How is LITENIMOD SODIUM Used?
In the clinical trial, LITENIMOD SODIUM is administered as a solution for injection. The drug is given through subcutaneous injections, which means it’s injected just under the skin, typically in the shoulder area[1].
The trial is testing LITENIMOD SODIUM in combination with other treatments, including:
- Peptides (small proteins) that may help stimulate the immune system
- Temozolomide, a chemotherapy drug commonly used for glioblastoma
- Radiation therapy
Clinical Trial Details
The NAVIG-1 trial is a Phase 1/2a study, which means it’s an early-stage trial designed to test the safety and effectiveness of the treatment[1]. The trial has two main parts:
- Phase 1: This phase aims to determine the safest and most effective dose of the treatment. Researchers will test different dose levels of the peptides (50, 100, or 250 micrograms) combined with a fixed dose of 1mg of LITENIMOD SODIUM[1].
- Phase 2a: In this phase, researchers will use the dose selected in Phase 1 to further study the treatment’s effectiveness and safety[1].
Eligibility Criteria
To participate in this trial, patients must meet certain criteria. Some key eligibility requirements include:
- Age between 18 and 75 years old
- Confirmed diagnosis of glioblastoma
- Previous treatment with radiation therapy and temozolomide
- Adequate organ function
- Specific genetic markers (HLA-A2 positive and PTPRZ1 expression in the tumor)[1]
There are also several factors that may exclude a patient from participating, such as certain medical conditions, pregnancy, or recent use of other experimental treatments[1].

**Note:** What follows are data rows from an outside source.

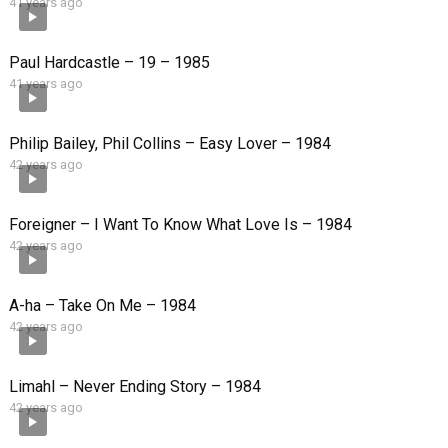
41 years ago
Paul Hardcastle – 19 – 1985
41 years ago
Philip Bailey, Phil Collins – Easy Lover – 1984
42 years ago
Foreigner – I Want To Know What Love Is – 1984
42 years ago
A-ha – Take On Me – 1984
42 years ago
Limahl – Never Ending Story – 1984
42 years ago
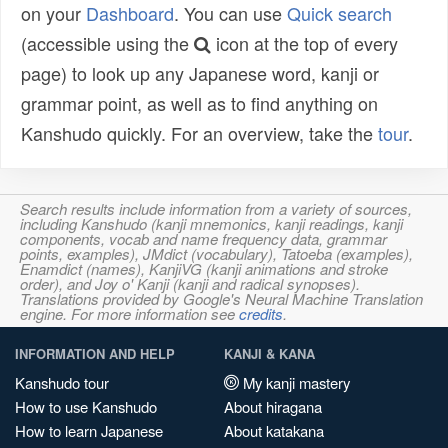
on your
Dashboard
. You can use
Quick search
(accessible using the
icon at the top of every
page) to look up any Japanese word, kanji or
grammar point, as well as to find anything on
Kanshudo quickly. For an overview, take the
tour
.
Search results include information from a variety of sources,
including Kanshudo (kanji mnemonics, kanji readings, kanji
components, vocab and name frequency data, grammar
points, examples), JMdict (vocabulary), Tatoeba (examples),
Enamdict (names), KanjiVG (kanji animations and stroke
order), and Joy o' Kanji (kanji and radical synopses).
Translations provided by Google's Neural Machine Translation
engine. For more information see
credits
.
INFORMATION AND HELP
KANJI & KANA
Kanshudo tour
My kanji mastery
How to use Kanshudo
About hiragana
How to learn Japanese
About katakana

Potential Benefits and Risks
As with any experimental treatment, there are potential benefits and risks to consider:
Potential Benefits:
- Improved survival rates for glioblastoma patients
- Potential to slow or stop tumor growth
- Contribution to scientific knowledge about glioblastoma treatment
Potential Risks:
- Side effects from the treatment, which may range from mild to severe
- Possibility that the treatment may not be effective
- Time commitment and potential discomfort from trial procedures
What to Expect During the Trial
Participants in the NAVIG-1 trial can expect the following:
- Regular medical check-ups and blood tests to monitor safety and immune responses[1]

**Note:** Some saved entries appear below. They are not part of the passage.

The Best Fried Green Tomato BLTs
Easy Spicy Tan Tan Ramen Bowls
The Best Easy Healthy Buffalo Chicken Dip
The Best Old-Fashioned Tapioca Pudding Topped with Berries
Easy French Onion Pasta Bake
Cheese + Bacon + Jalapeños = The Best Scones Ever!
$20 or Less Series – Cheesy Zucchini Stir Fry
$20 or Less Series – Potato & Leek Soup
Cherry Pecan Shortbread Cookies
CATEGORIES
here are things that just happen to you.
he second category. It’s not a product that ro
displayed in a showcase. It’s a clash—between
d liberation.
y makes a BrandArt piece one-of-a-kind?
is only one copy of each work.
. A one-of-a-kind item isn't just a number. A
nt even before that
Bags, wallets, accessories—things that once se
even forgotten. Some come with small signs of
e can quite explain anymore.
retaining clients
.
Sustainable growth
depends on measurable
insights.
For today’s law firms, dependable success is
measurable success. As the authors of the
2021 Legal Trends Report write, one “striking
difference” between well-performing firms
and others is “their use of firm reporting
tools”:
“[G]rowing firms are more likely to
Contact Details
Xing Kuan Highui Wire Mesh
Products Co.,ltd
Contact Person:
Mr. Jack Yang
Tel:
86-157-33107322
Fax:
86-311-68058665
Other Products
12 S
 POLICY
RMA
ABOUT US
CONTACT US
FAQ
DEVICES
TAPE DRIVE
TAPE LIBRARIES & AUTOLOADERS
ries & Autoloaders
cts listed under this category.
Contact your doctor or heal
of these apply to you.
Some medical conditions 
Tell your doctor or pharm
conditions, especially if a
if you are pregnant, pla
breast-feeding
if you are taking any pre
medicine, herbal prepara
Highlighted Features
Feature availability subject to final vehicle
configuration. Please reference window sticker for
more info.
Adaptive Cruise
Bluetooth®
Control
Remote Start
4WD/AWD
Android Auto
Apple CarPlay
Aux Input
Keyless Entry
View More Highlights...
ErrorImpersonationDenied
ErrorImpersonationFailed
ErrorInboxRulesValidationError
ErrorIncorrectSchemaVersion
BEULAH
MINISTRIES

- Brain MRI scans to assess tumor progression[1]
- Quality of life assessments using questionnaires[1]
- Treatment administration through subcutaneous injections
- Long-term follow-up to assess overall survival and long-term effects of the treatment
It’s important to note that participation in clinical trials is voluntary, and patients can withdraw at any time. If you’re interested in learning more about this trial or other treatment options for glioblastoma, it’s crucial to discuss with your healthcare provider to determine the best course of action for your individual situation.